Sabato a MobyCult Mario Giordano, direttore del TG4, presenterà “Non vale una lira. Euro, sprechi, follie: così l'Europa ci affama” (Mondadori) ovvero come e perché sia ora di dare addio all’euro. A ragionarne con lui sarà Raimondo Baldoni, direttore di La Voce di Romagna. Dopo aver denunciato le “Sanguisughe. Le pensioni d'oro che ci prosciugano le tasche” (Mondadori, 2011), gli “Spudorati. La grande beffa dei costi della politica” (Mondadori, 2012) e aver intimato “Tutti a casa! Noi paghiamo il mutuo, loro si prendono i palazzi” (Mondadori, 2013) l’ex direttore di Il Giornale e Studio aperto in “Non vale una lira” muove dalla constatazione che «l'idea di costruire l'Unione sulla base economica, pensando che la politica potesse essere trascinata, sta rivelandosi un fallimento».

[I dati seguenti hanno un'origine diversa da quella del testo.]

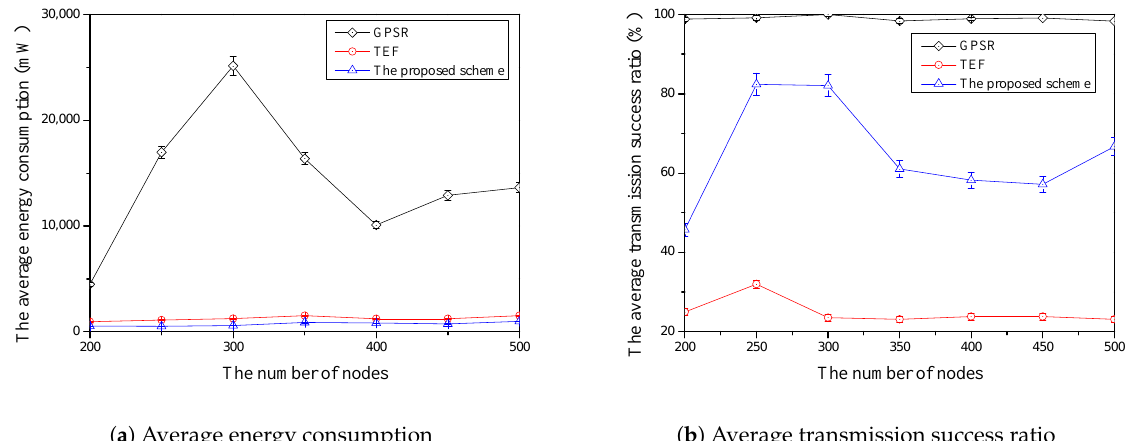
Figure 7. The comparison of the average energy consumption (Figure 7a) and the average transmission success ratio (Figure 7b) according to the number of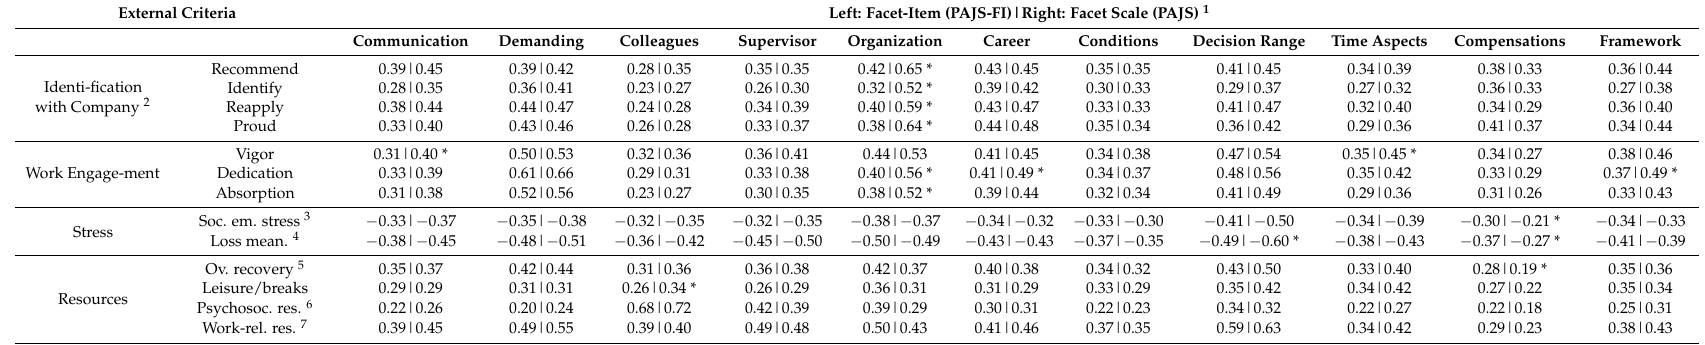
Table 5. Correlations between facet-items (Profile Analysis of Job Satisfaction Facet-Item, PAJS-FI; on the left) and facet scales (Profile Analysis of Job Satisfaction, PAJS; on the right) with the external criteria Identification with Company, Work Engagement, Stress, and Resources (N =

Non solo perché – continua la presentazione del libro su lafeltrinelli.it - «manca una politica sociale europea, una politica dell'immigrazione europea, manca persino una politica di difesa comune», mentre la nostra politica economica è sempre meno autonoma e in dodici anni il reddito medio dei cittadini inglesi è aumentato del 7% e in Italia calato del pari. Ma anche perchè «Bruxelles è diventata, nel corso degli anni, un concentrato di nefandezze e assurdità, il simbolo dell'inefficienza e delle richieste folli, della lontananza dai cittadini e delle leggi da manicomio. Dall'euro alla neuro, il passo è stato breve», osserva Giordano. E l’insoddisfazione verso la moneta unica è oggi condivisa dal 74% degli italiani, secondo il rapporto Ipsos-ACRI 2013.

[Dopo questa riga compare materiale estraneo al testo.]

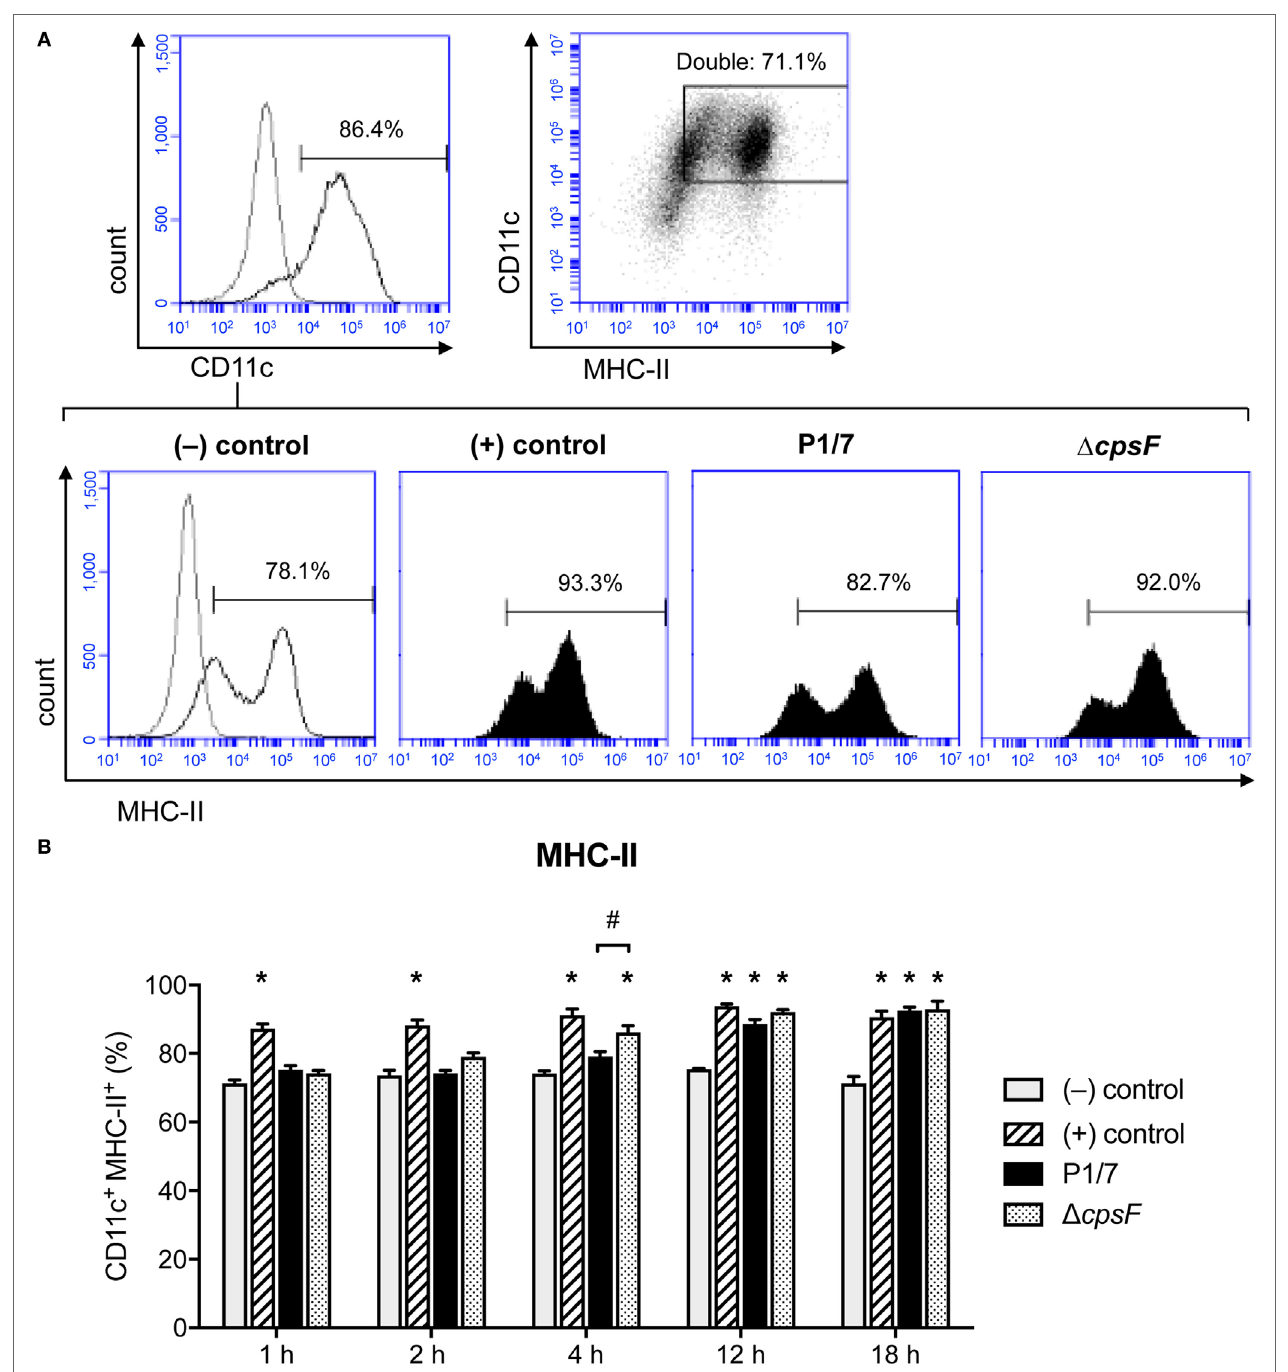
FigUre 1 | Bone marrow-derived dendritic cells (BmDCs) enhance their MHC-II cell surface expression with a delayed kinetics upon stimulation with Streptococcus suis wild-type (WT) strain. Cells were stimulated for 1, 2, 4, 12, or 18 h with S. suis WT strain P1/7 or the non-encapsulated mutant Δ cpsF (initial MOI:1) in technical duplicates. Unstimulated cells served as negative ( − ) control for basal expression at each time point. Cells stimulated with LPS (1 µg/ml) were used as positive ( + ) control. Cells were harvested and fixed after each incubation time. Once the last incubation time was over, cells were surface stained for CD11c and MHC-II and analyzed by FACS. Events are gated on CD11c + cells. (a) Representative histograms have been selected for this figure (at time = 4 h). The gray lines are isotype controls. At least 30,000 gated events were acquired per sample and data analysis was performed using BD Accuri ™ C6 software. Quadrants were drawn based on PE/Cy5- and PE-control stains and plotted on logarithmic scales, a representative dot plot is displayed. (B) Data are expressed as mean ± SEM (% of positive cells) and are from three independent experiments. *P < 0.05 indicates a statistically significant difference compared to ( − ) control cells. # P < 0.05 indicates a statistically significant difference between P1/7-stimulated bmDCs and Δ cpsF -stimulated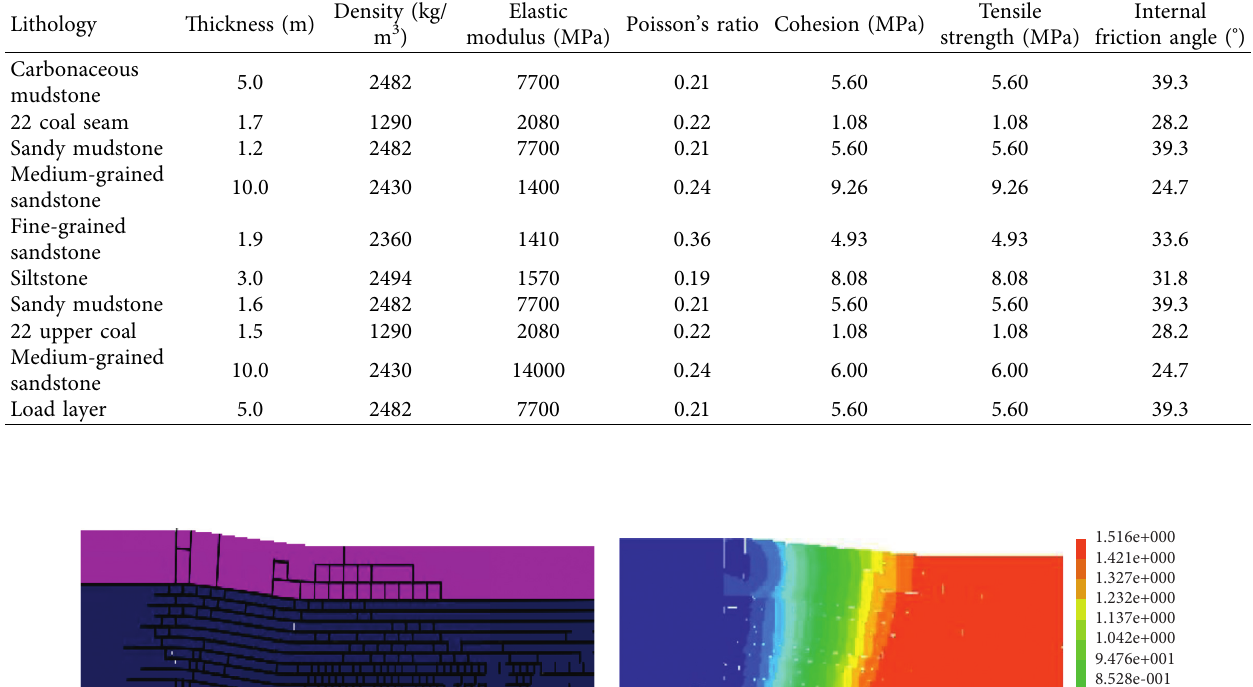
Table 1: Mechanical parameters of the coal and rock strata considered in the numerical model. Lithology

Sfuggendo il rischio della demagogia, Mario Giordano fa parlare numeri che, come ha scritto su ilgiornale.it, non lasciano dubbi: «Nel 2013 l'Italia ha versato nelle casse dell'Unione europea poco meno di 15 miliardi di euro. Ne ha incassati poco più di 9. La differenza è lampante come la fronte del tenente Kojak: ci abbiamo perso 5,7 miliardi». E se si va indietro, si scopre che è sempre stato così: «5,2 miliardi persi nel 2012, addirittura 7,4 nel 2011, 6,5 nel 2010, 7,2 nel 2009, 3,5 nel 2007… In dieci anni, fra il 2003 e il 2013, abbiamo versato nelle casse di Bruxelles 159 miliardi. Ne abbiamo ricevuti 104 (…). Ammettiamolo: checché ne dicano, l'Europa non è mai stata un buon affare per l'Italia». Alle dolenti note del bilancio corrente si aggiungono quelle «dei fondi straordinari, che perlopiù siamo incapaci di utilizzare» e il costo dell’esercito degli eurodeputati, ognuno dei quali «percepisce 8.000 euro di retribuzione, più 4.299 di spese generali, più un'indennità di 304 euro per ogni giorno di lavoro», per non parlare dei fondi per gli assistenti, d’un nutrito elenco di benefit, del “maxistipendio degli euroburocrati” e delle sedi sparse in tutto il mondo: 139, con 5366 addetti.
Il tutto per sostenere l’Europa “dei diktat e delle troike”, delle “leggi assurde”, «delle 60 pagine di rapporto tecnico sul Wc (due anni di studio, 90.000 euro di spesa) per stabilire la formula dello sciacquone perfetto, l'Europa che si preoccupa del passaporto dei furetti croati, della peluria del cavolfiore (dev'essere “leggerissima”), della lunghezza delle banane e della curvatura dei cetrioli» (librimondadori.it). Certo, non quella del sogno europeo dei nostri padri costituenti. L’antidoto? Uscire dall’euro, subito e con una meditata exit strategy, per aiutare l’Italia a superare la crisi economica che sta vivendo.